You've never taken care of a dog before. Karou did it, and you mostly threw the dog's toys around when you were present. All of the dog's stuff was up in the penthouse still. You didn't even grab the leash.
...You aren't acting like yourself.
It's like there's a buzz under your skin; nervous energy pulsing up and down your body that warns you not to stop, not to move. Keep going.
Keep going or fall apart.
"I guess we should find someplace to sleep tonight," you tell the dog, because even thinking about that strange, awful energy threatens to bring it crashing down on your head. "I don't think you can be in the park without a leash or something. You might, like, run away and getting hit by a car."
Which would solve your dog problem, sure, but you already picked this little guy up.
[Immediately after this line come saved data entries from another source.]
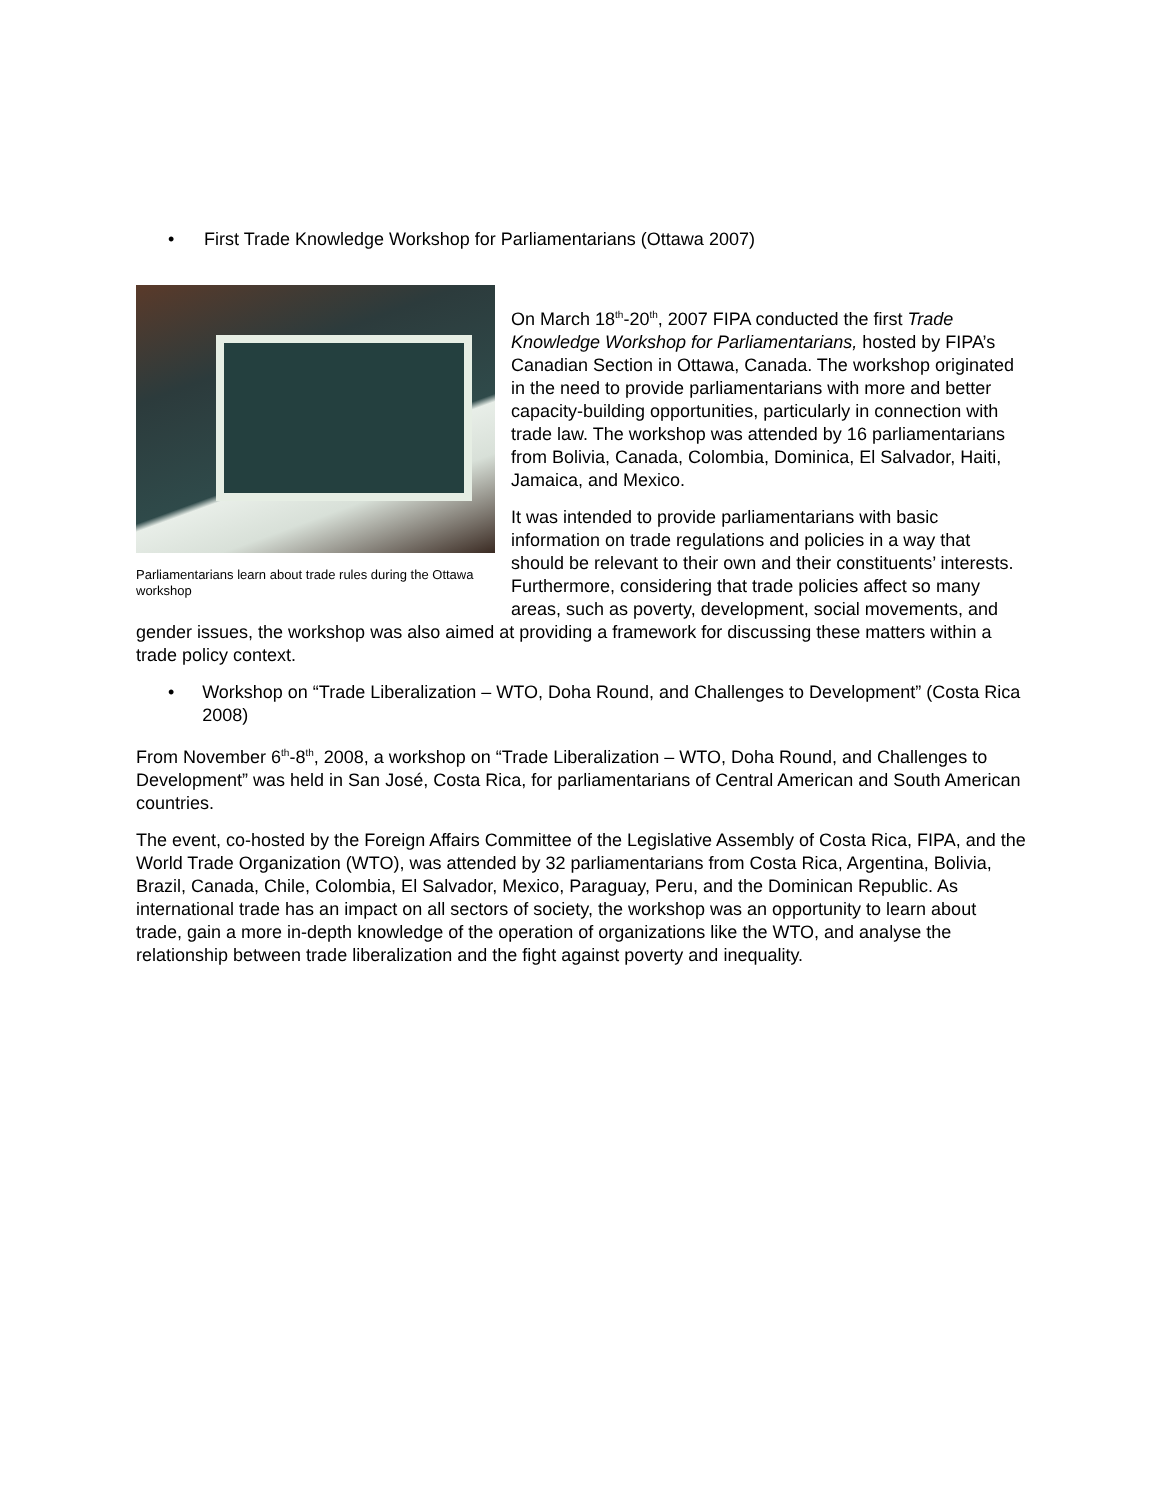• First Trade Knowledge Workshop for Parliamentarians (Ottawa 2007)
Parliamentarians learn about trade rules during the Ottawa workshop
On March 18<sup>th</sup>-20<sup>th</sup>, 2007 FIPA conducted the first Trade Knowledge Workshop for Parliamentarians, hosted by FIPA’s Canadian Section in Ottawa, Canada. The workshop originated in the need to provide parliamentarians with more and better capacity-building opportunities, particularly in connection with trade law. The workshop was attended by 16 parliamentarians from Bolivia, Canada, Colombia, Dominica, El Salvador, Haiti, Jamaica, and Mexico.
It was intended to provide parliamentarians with basic information on trade regulations and policies in a way that should be relevant to their own and their constituents’ interests. Furthermore, considering that trade policies affect so many areas, such as poverty, development, social movements, and gender issues, the workshop was also aimed at providing a framework for discussing these matters within a trade policy context.
• Workshop on “Trade Liberalization – WTO, Doha Round, and Challenges to Development” (Costa Rica 2008)
From November 6<sup>th</sup>-8<sup>th</sup>, 2008, a workshop on “Trade Liberalization – WTO, Doha Round, and Challenges to Development” was held in San José, Costa Rica, for parliamentarians of Central American and South American countries.
The event, co-hosted by the Foreign Affairs Committee of the Legislative Assembly of Costa Rica, FIPA, and the World Trade Organization (WTO), was attended by 32 parliamentarians from Costa Rica, Argentina, Bolivia, Brazil, Canada, Chile, Colombia, El Salvador, Mexico, Paraguay, Peru, and the Dominican Republic. As international trade has an impact on all sectors of society, the workshop was an opportunity to learn about trade, gain a more in-depth knowledge of the operation of organizations like the WTO, and analyse the relationship between trade liberalization and the fight against poverty and inequality.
THat means he's your responsibility. You have to care for him until you can hire someone more capable - or turn around and go back into the apartment, give the dog back. Face up to Karou and Katsumi's questions.
You'd rather play basketball with Aomine again.
You tuck Nigou under your arm like a basketball and sigh. "Alright, finding a place to stay."
(Don't disappear, Mursakibara's voice whispers.)
...Does this count as disappearing?
Probably. You're not telling anyone where you're going after all. Mostly because you don't know where you're going. Just away.
You pull out your phone, finger hovering over the speed dial. Nijimura would want to know. It's his job to know where you are. You don't want you dad to get angry at him for not keeping track of you.
(If he even notices. New kid on the way -)
(Your breath shudders out.
Stop.)
Before you can decide, a black car rolls to a stop beside you. You blink once, slowly. Did Karou already call Nijimura?
The tinted window rolls down. You meet a pair of mismatched eyes in gold and red.
"...Akashi," you say.
He smiles, polite and empty. "Hana. Please, get in. We have much to discuss before the game."